PROVIDENCE, R.I. -- Rep. Karen L. MacBeth, D-Cumberland, fought a long and bitter fight late Monday to change legislation providing for the merger of four of her town's fire districts into one.
She lost overwhelmingly, over and over, and ended the session slumped in her seat wiping her eyes with a handkerchief.
MacBeth began the struggle with a motion to send the bill back to committee, which failed, 9-59.
Then she put forward what she said were 16 amendments, which she introduced in succession. The response from her peers was repeated rejection with her amendments failing by votes such as 9-59 and 7-57.

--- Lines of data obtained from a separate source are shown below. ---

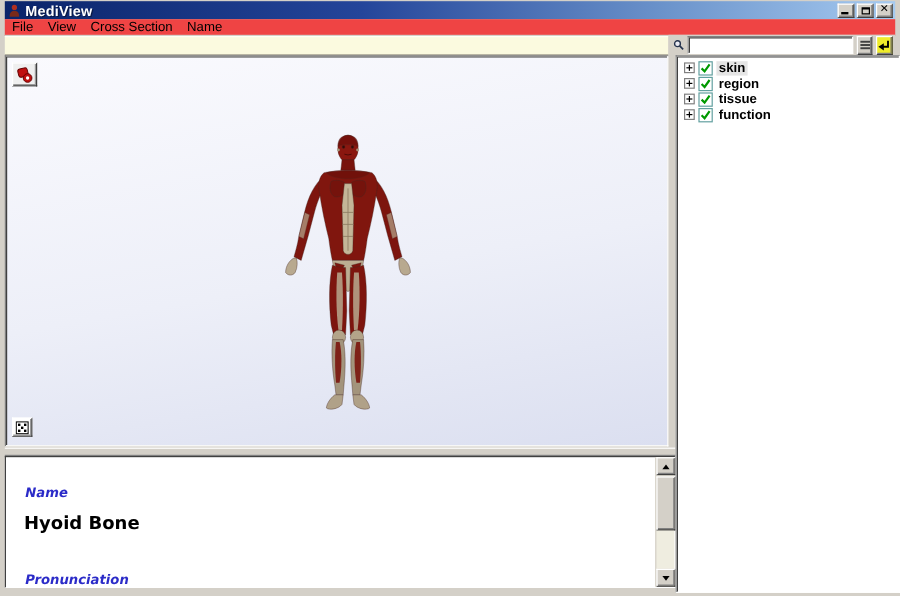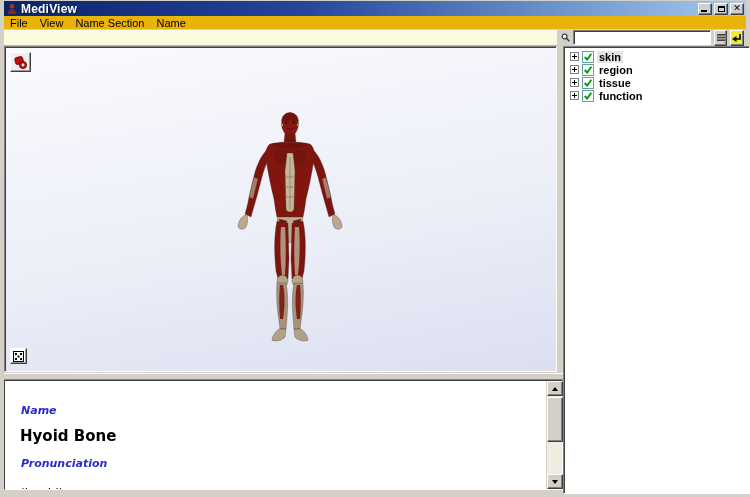--- a/index.html
+++ b/index.html
@@ -23,7 +23,7 @@
   .glyph-x  { font-size:9px; font-weight:bold; line-height:1; color:#000; font-family:"DejaVu Sans",sans-serif; }
 
   
-  .menubar { position:absolute; left:2px; right:2px; top:16px; height:14px; background:#eab308;
+  .menubar { position:absolute; left:2px; right:2px; top:16px; height:14px; background:#ef4444;
     display:flex; align-items:center; border-bottom:1px solid #D4D0C8; }
   .menu-item { padding:1px 6px; cursor:default; }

Her arguments ranged from the detailed to the sweeping -- that "shall" should replace "may" in one place, that the unified fire district should get to keep interest earned on its money, and that one provision in the bill would end up causing all of the town's fire fighters to be laid off.
They ran into a stone wall of opposition from the Democratic leadership.
Rep. John J. DeSimone, the chairman of the House Committee on Municipal Government, which handled the bill, repeated what proved to be an ironclad argument: that all of the interested parties, the Town Council, the firefighters union, all four of the town's fire districts, had already agreed to the language in the bill.
Disturbing that delicate structure of compromises could bring it down.
The much-amended bill had originated in the Senate, sponsored by Sen. Ryan W. Pearson, D-Cumberland. In the end, the House passed it, 61-4.